But for The Las Vegas Story we’d done a lot of
dual guitar interplay – that kind of Television
spiral sound. And what we decided to do was make The Gun Club
and make a really strong rock sound and make a rock album. I think
I flew to London and we rehearsed for a while. We’d actually
made some demos with Tony Cohen who had done Tender
Prey in London. We moved back to Berlin where
I was living and recorded the album at Hansa studio quite fast
– I think within two weeks.
The
decision to get Robin was another perverse decision to do something.

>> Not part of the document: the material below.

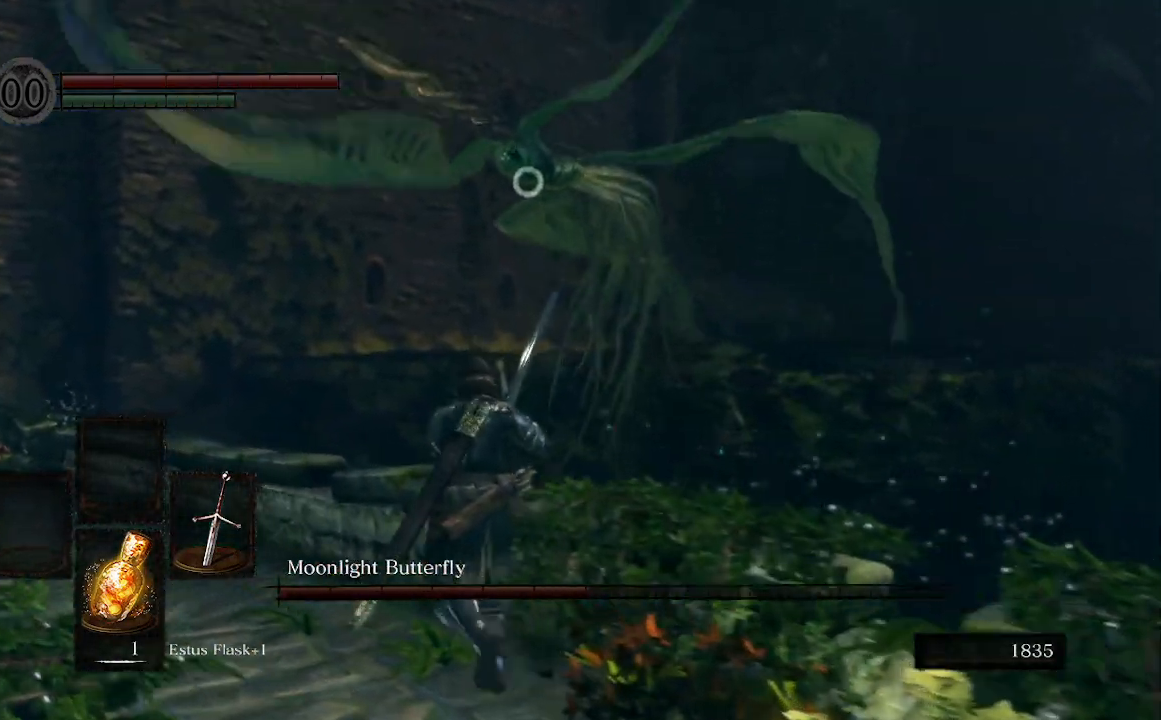
{"buttons": ["L1"], "left_stick": "up-left", "right_stick": "center", "events": [[400, "L1", "down"]]}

Through Romi Jeffrey had discovered the Cocteau Twins and really
loved the lushness and the dreamy quality. When people asked him,
“What kind of music is The Gun Club?” He always called
it “surrealism and blues.” Robin got this kind of
surrealist sound. Actually Jeffrey had met Robin at a Ramones
concert in London. He met Robin and Liz
Frasier and they were sweaty in the front row of
the Ramones concert dancing and they started talking and he was
like, “Oh! You’re the Cocteau Twins!” And found
out that they were big Ramones and Stooges
fans and they liked The Gun Club and actually were quite big rockers
– Robin especially. So they befriended each other and then
the idea between the two of them came out to work together.
The
sound was definitely very thought out. What me and Jeffrey had
really talked about a lot for this album was going back to music
that we heard coming out of garages when we were teenagers in
East LA – the kind of rock music of the 70s we heard coming
from garage bands – which was always a mix of soul music
and Santana
or hard rock – it was a weird, very unique sort of sound.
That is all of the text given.